Richard Maxton
- Born: Richard Maxton 5 June 1979 (age 46) Scotland
- Height: 6 ft 5 in (1.96 m)
- Weight: 102 kg (16 st 1 lb)
- Notable relative(s): Lord Maxton, father James Maxton, great uncle

Rugby union career
- Position: Flanker

Amateur team(s)
- Years: Team / Apps / (Points)
- Hamilton RFC
- –: Stewart's Melville
- –: Glasgow Hawks
- –: Hamilton RFC

Senior career
- Years: Team / Apps / (Points)
- 2001–2002: Glasgow Warriors / 2 / (0)

International career
- Years: Team / Apps / (Points)
- Scotland U19
- Scotland U21
- 2006: Scotland Club XV

Coaching career
- Years: Team
- Hamilton RFC

= Richard Maxton =

Scottish rugby union player

Richard Maxton (born 5 June 1979 in Scotland) is a former Scotland Club XV international rugby union player who played for Glasgow Warriors at the Flanker position.

==Rugby union career==

===Amateur career===

He started off playing rugby for Hamilton RFC but then moved to play for Stewarts Melville FP while at Edinburgh University.
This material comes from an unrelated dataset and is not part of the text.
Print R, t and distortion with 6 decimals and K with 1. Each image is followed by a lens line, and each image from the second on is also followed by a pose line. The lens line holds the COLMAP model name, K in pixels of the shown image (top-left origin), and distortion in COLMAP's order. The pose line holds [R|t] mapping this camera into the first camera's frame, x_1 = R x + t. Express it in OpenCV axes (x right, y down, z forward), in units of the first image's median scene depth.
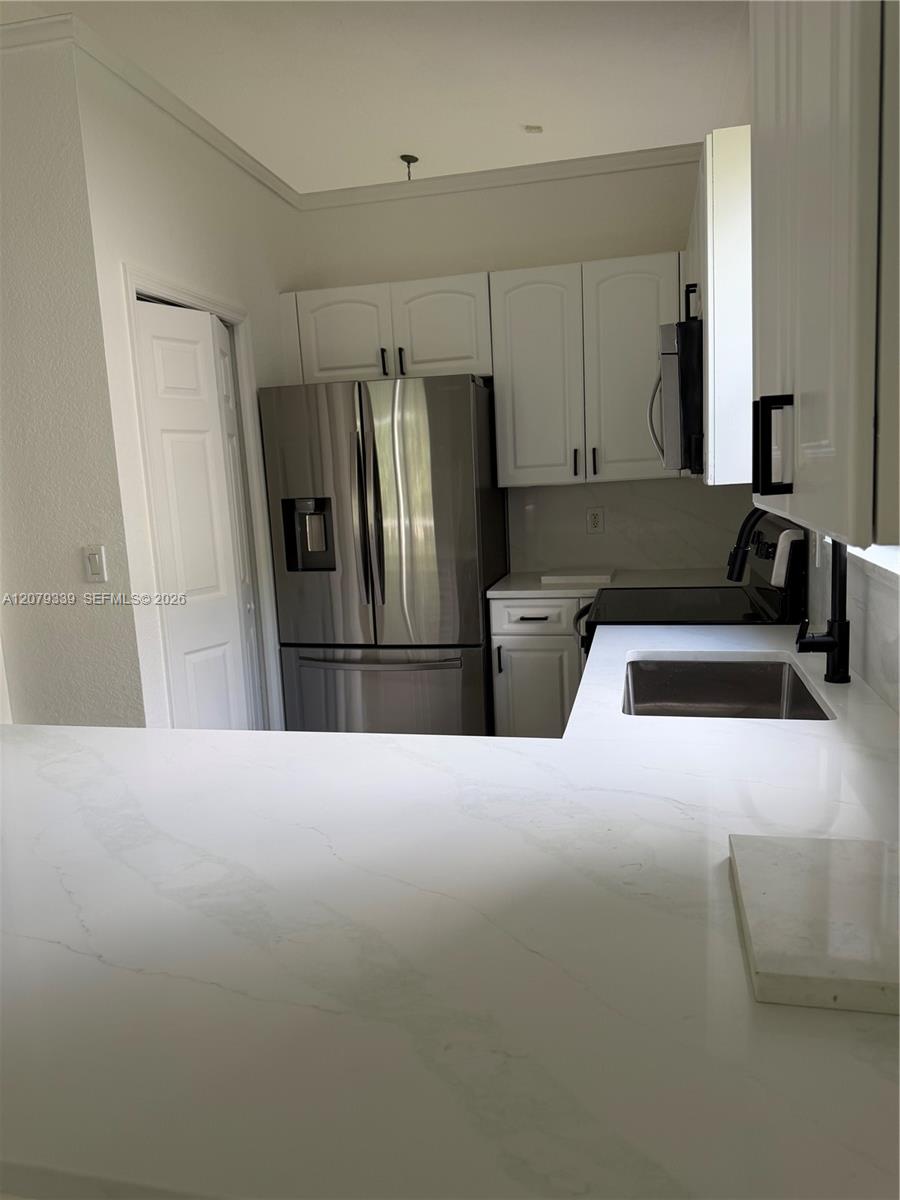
lens RADIAL K [[839.1, 0, 453.0], [0, 839.1, 607.6], [0, 0, 1]] dist [0.086956, -0.111094]
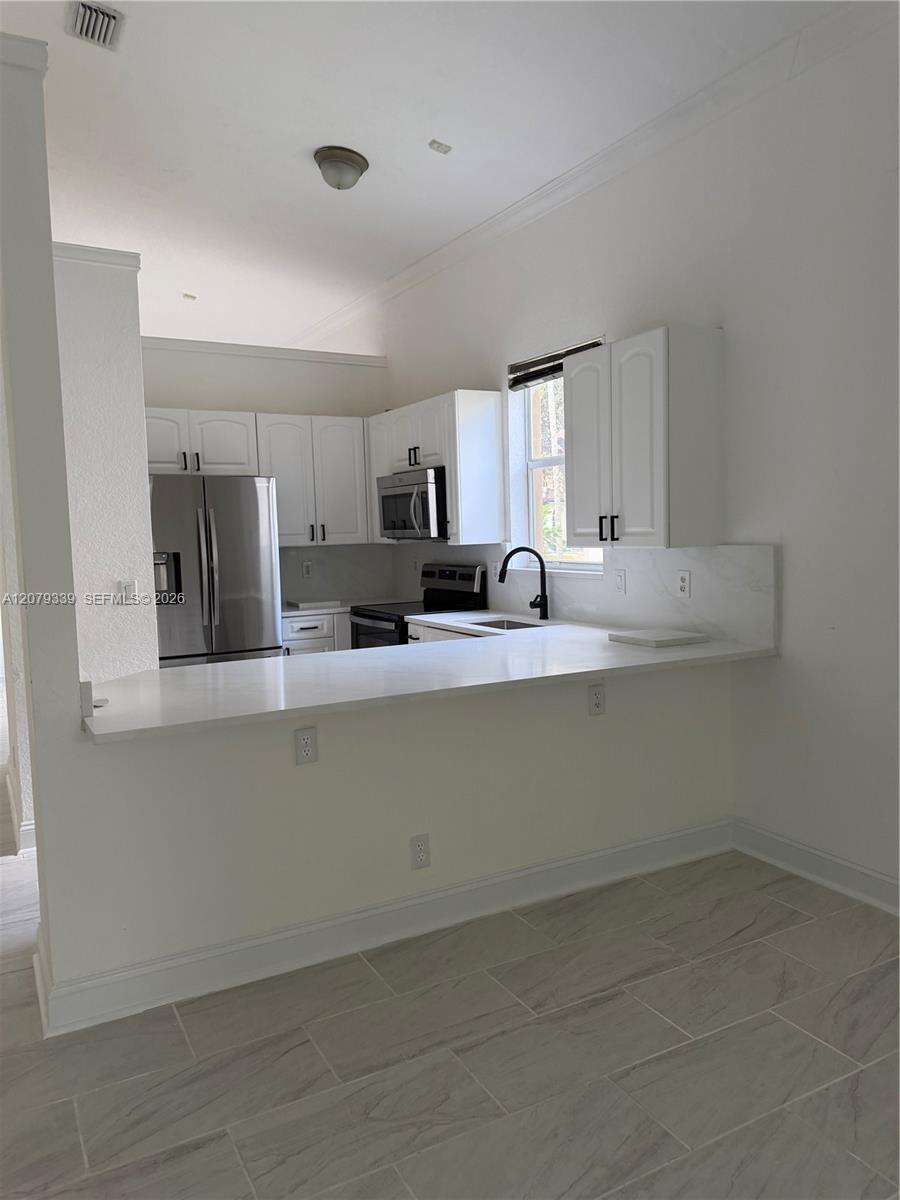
lens RADIAL K [[841.6, 0, 450.0], [0, 841.6, 600.0], [0, 0, 1]] dist [0.074896, 0.000466]
pose [[0.738806, -0.028607, 0.673310, -0.783620], [0.095377, 0.993481, -0.062444, 0.085359], [-0.667134, 0.110352, 0.736718, -0.372677]]
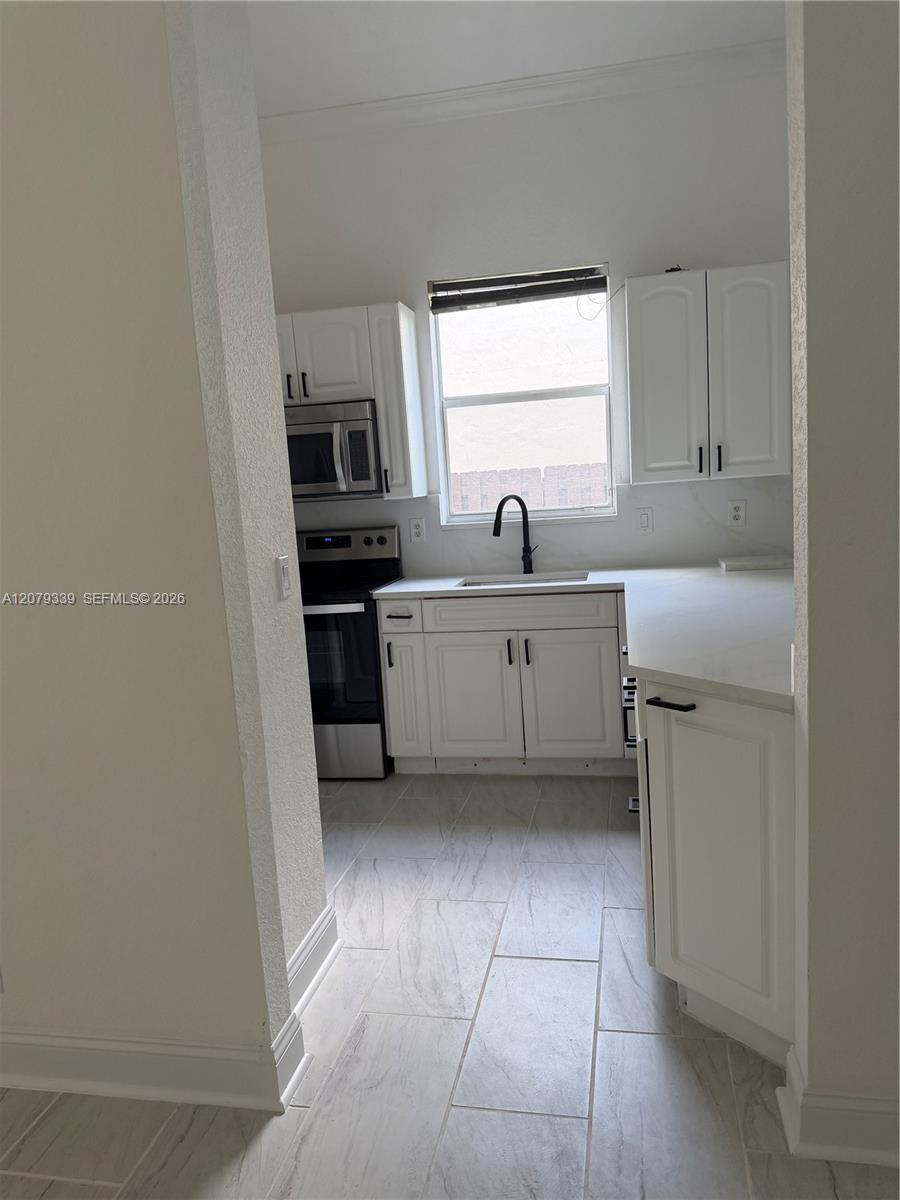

He was spotted by Glasgow District Rugby Union and was included in the Glasgow Thistles squad - the district's 'academy' team - that went to New Zealand for rugby training in the summer of 1998.

He was a key player in Glasgow Hawks successful side of the early 2000s. He won the Premier Division 3 times in a row with the Hawks from 2003-6. He won the Premier Division Player of the Year in 2005. In May 2018, Maxton hung up his boots as player with Hamilton - playing in the final match of the season against Whitecraigs. Hamilton won the match by 75-12, with Maxton scoring a final try for his home side.

===Professional career===

He was in the full Glasgow squad for the 2001-02 season.

He was also in Glasgow's Development XV squad of 2002-03 and in Glasgow's back-up squad of 2003-04.

===International career===

Maxton played internationally for Scotland at Under 19 and Under 21 level. He was also capped by the Scotland Club XV side.

===Coaching career===

Maxton became a rugby coach at Calderglen High School. He was one of Jonny Gray's first coaches.

In 2003, he was about to be called up for the Scotland 7s squad when he received a knee injury. However he later coached a Legacy 7s squad.

After his success at Hawks, Maxton moved back to his first club Hamilton as captain. In 2013, he became one of the coaches at the club. In May 2018, Maxton hung up his boots as player with Hamilton - playing in the final match of the season against Whitecraigs. Hamilton won the match by 75-12, with Maxton scoring a final try for his home side.

==Family==

He is the son of Lord Maxton, the Labour Party politician.